Since they all respond at a different wavelengths, it is possible to distinguish color/intensity.

Question 16

Why can we not discriminate color with rods?

Answer 16

Humans only have one type of rods. Thereby, the receptor will respond the same to different wavelengths.

Question 17

What is trichromacy?

Answer 17

The theory that the color of light in our visual system is defined by the combination of the output of the 3 different types of cone receptor cells.

Question 18

What is wrong with the photoreceptors in the case of ‘color blindness’?

Answer 18

One of the cone types no longer work

Question 19

Make the right match:
A. Contrast
B. Brightness
C. Luminance

1. physical measure of light intensity
2. perception of luminance
3. difference in brightness between objects

Answer 19

A-3
B-2
C-1

Question 20

What is the network anatomy of the vertical and horizontal connections in the visual system?

Answer 20

• Vertical connections:
  photoreceptor –> bipolar cells –> ganglion cells –> CNS
• Horizontal connections:
  
  • photoreceptor/horizontal
    cell/bipolar cell
  • bipolar cell/amacrine
    cell/ganglion cell

Question 21

The receptive field of bipolar and ganglion cells consists of a circular center area and a ring surrounding the area:

What is the difference between on-center and off-center cells?

Answer 21

• on-center cells are activated by light in the center and inhibited when light hits the surround.
• off-center cells are activated by light in the surround and inhibited when light hits the center

Question 22

Why are there on- and off-center cells

Answer 22

On center ganglion cells detect stimuli that are lighter than the background.

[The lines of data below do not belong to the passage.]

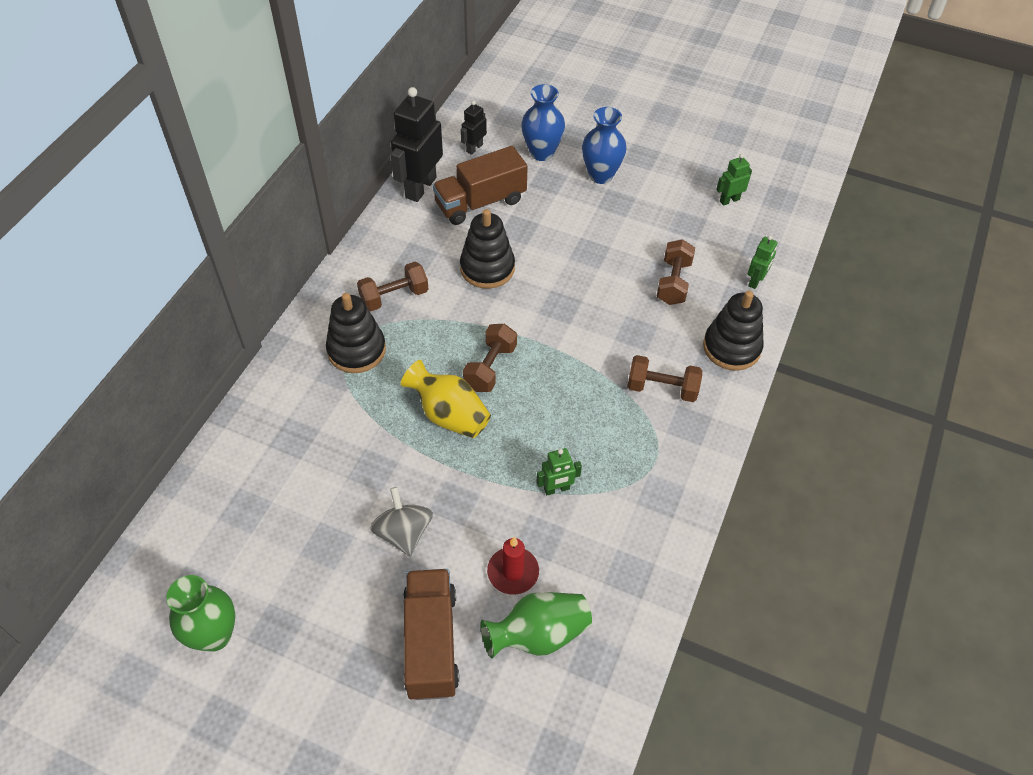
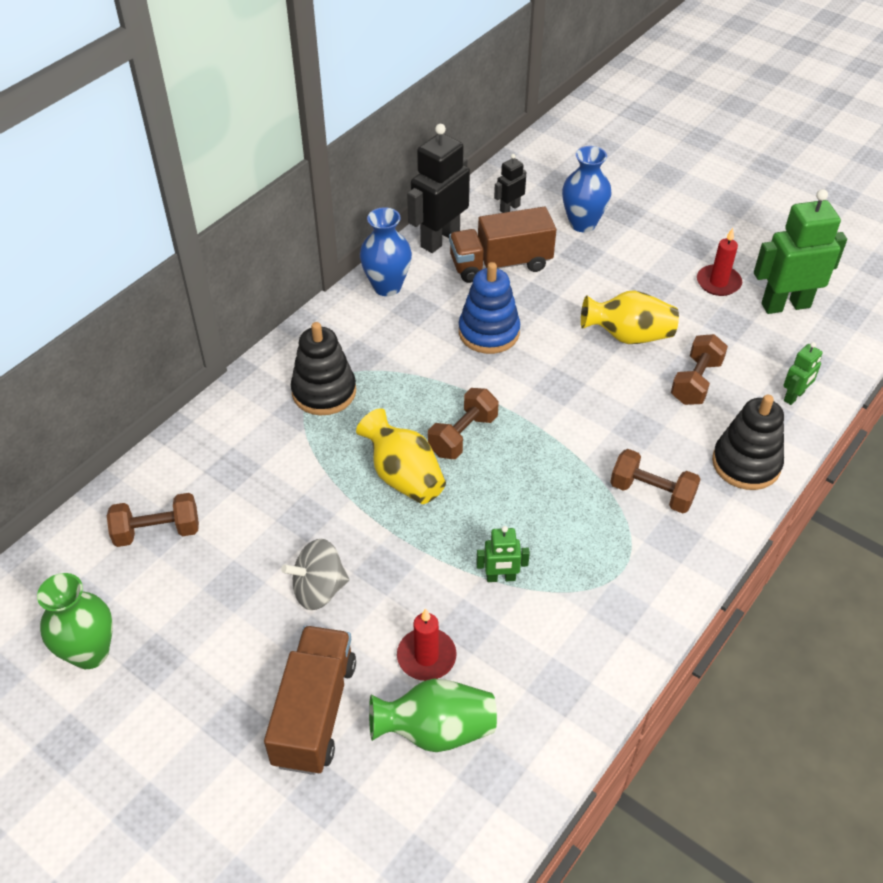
camera: 15 degrees right, 5 degrees down
brown dumbbell [357,262,428,311] -> brown dumbbell moved to [107,493,199,547]
grey spinning top [370,487,433,556] -> grey spinning top turned 105 degrees counterclockwise [281,539,349,610]
black stacking toy [460,209,515,289] -> blue stacking toy [459,262,520,354]
blue vase [582,107,627,184] -> blue vase moved to [360,207,412,296]
green robot [716,154,752,206] -> green robot [754,189,847,314], size x2.01
none -> yellow vase [581,290,679,344]
none -> red candle [697,228,742,296]

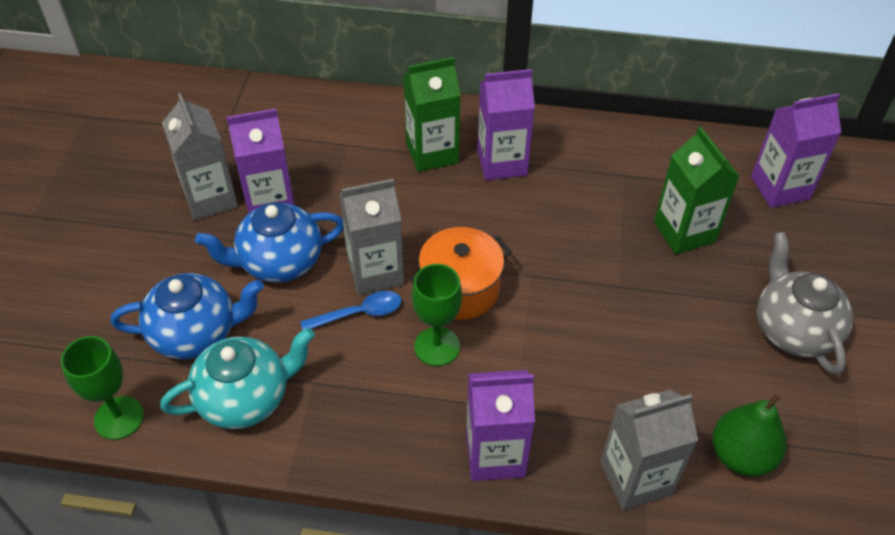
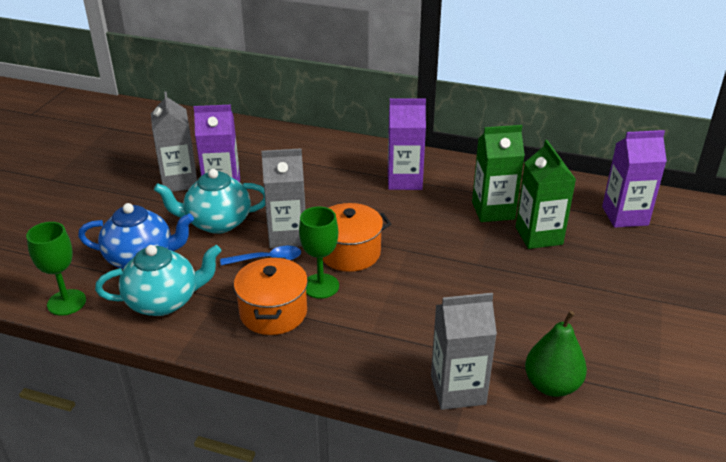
camera: 10 degrees right, 15 degrees down
blue teapot [195,202,344,283] -> turquoise teapot [154,169,265,234]
green carton [403,57,461,172] -> green carton moved to [472,125,525,222]
purple carton [466,370,535,481] -> none
grey teapot [757,232,853,375] -> none
none -> orange pot [234,257,308,335]

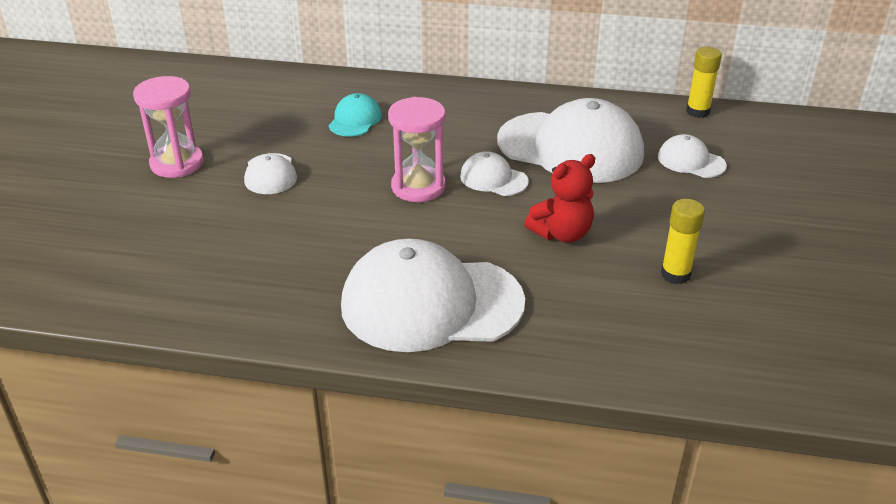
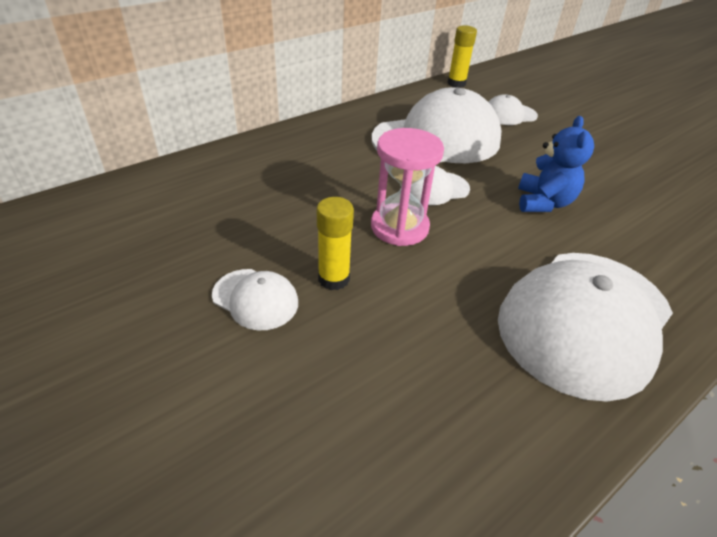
camera: 50 degrees left, 5 degrees up
pink hourglass [133,76,204,178] -> none
turquoise cap [329,93,382,137] -> none
red teddy bear [524,154,595,243] -> blue teddy bear [518,116,594,212]
yellow glue stick [661,199,705,284] -> yellow glue stick moved to [317,197,354,290]

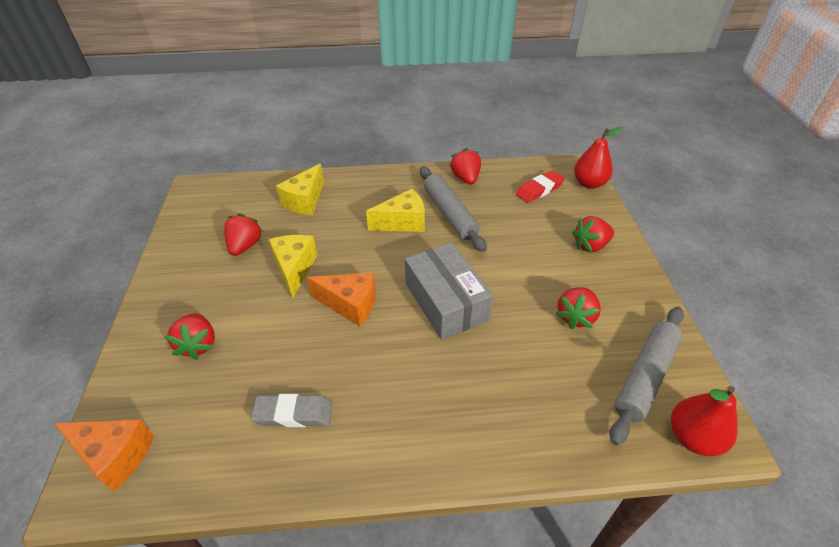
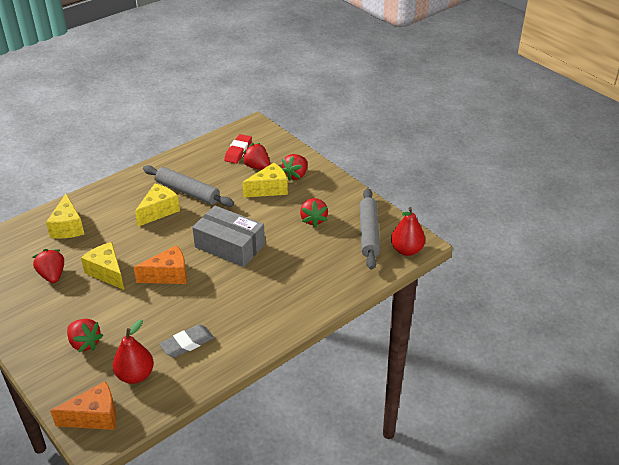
camera: 35 degrees left, 5 degrees down
red strawberry [450,148,481,185] -> red strawberry moved to [242,143,270,170]
red pear [574,126,623,189] -> red pear moved to [113,320,154,384]
none -> yellow cheese [242,163,288,198]

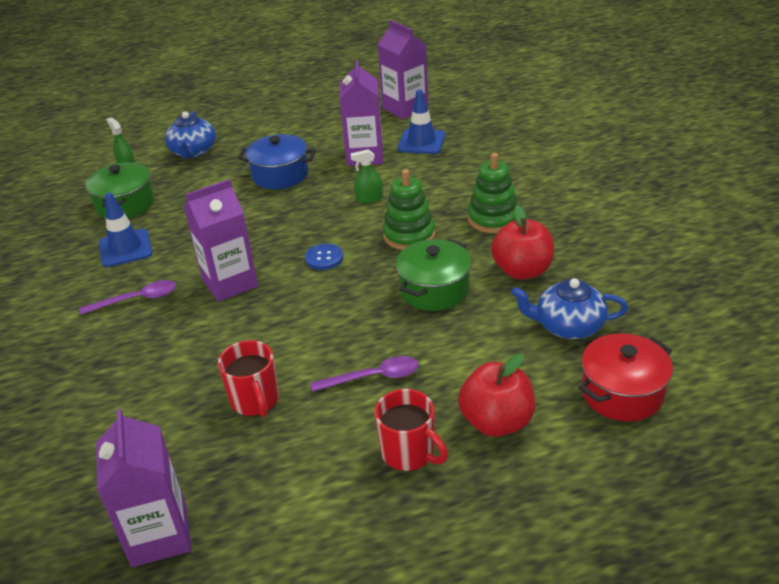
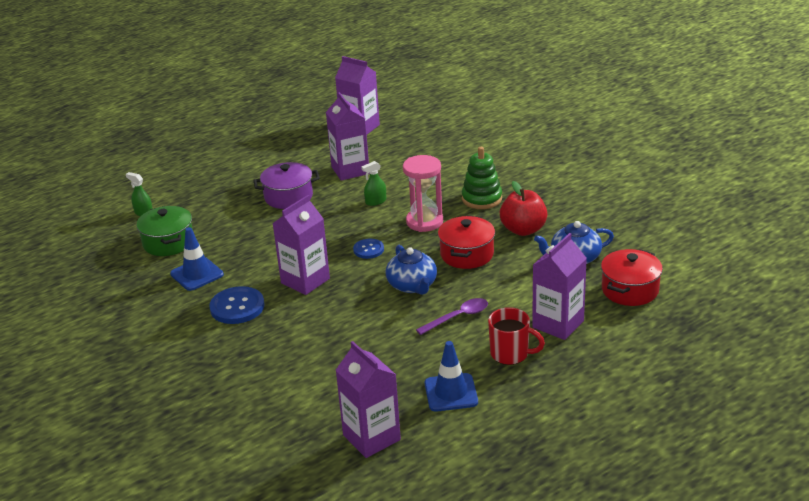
camera: 20 degrees left, 5 degrees down
purple spoon [79,280,176,315] -> blue button [209,286,265,324]
blue teapot [165,111,216,159] -> blue teapot moved to [386,245,437,295]
red mug [218,340,279,417] -> none
blue pot [238,134,316,189] -> purple pot [253,162,320,209]
green stacking toy [383,169,435,250] -> pink hourglass [403,155,443,232]
green pot [396,239,471,311] -> red pot [438,215,495,269]
blue traffic cone [397,90,445,154] -> blue traffic cone moved to [425,341,478,411]
red apple [458,353,535,437] -> purple carton [532,233,587,340]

Off center detect stimuli darker that the background.
This gives 2 streams of information that provide information about changing luminance

Question 23

What happens in the case of a light spot center in a on-center and off center bipolar cell?

Answer 23

(CONE)
On center:
- Photoreceptor hyperpolarizes –> less Glu release –> less Glu can bind to mGluR6 of bipolar cell, so more Na+ channels can be open –> depolarization of bipolar cell –> more Glu release for AMPA kainate in ganglion cell –> triggers AP in ganglion cell

Off center:
- Photoreceptor hyperpolarizes –> less Glu release –> less Glu can bind to AMPA kainate of bipolar cell –> hyperpolarization of bipolar cell –> less Glu release for AMPA kainate in ganglion cell –> no AP in ganglion cell

Question 24

What happens in the case of a dark spot center in a on-center and off center bipolar cell?

Answer 24

CONE
On-center:
- photoreceptor depolarizes –> more Glu release –> more Glu can bind to mGluR6, so less Na+ channels open –> hyperpolarization of bipolar cell –> less Glu release for AMPA kainate in ganglion cell –> no AP

Off-center:
- photoreceptor depolarizes –> more Glu release –> Glu can bind to AMPA kainate –> depolarization of bipolar cell –> more Glu release for AMPA kainate of ganglion cell –> depolarization of ganglion cell –> AP

Question 25

Explain the function of horizontal cells in ‘center’ cells?

Answer 25

Horizontal cells are the link between the center-surround.
- Input of the receptor cells triggers Glu release, depolarizing the horizontal cell. In exchange horizontal cells will release GABA which hyperpolarizes the receptor cell. Thereby having a regulating role in Glu release.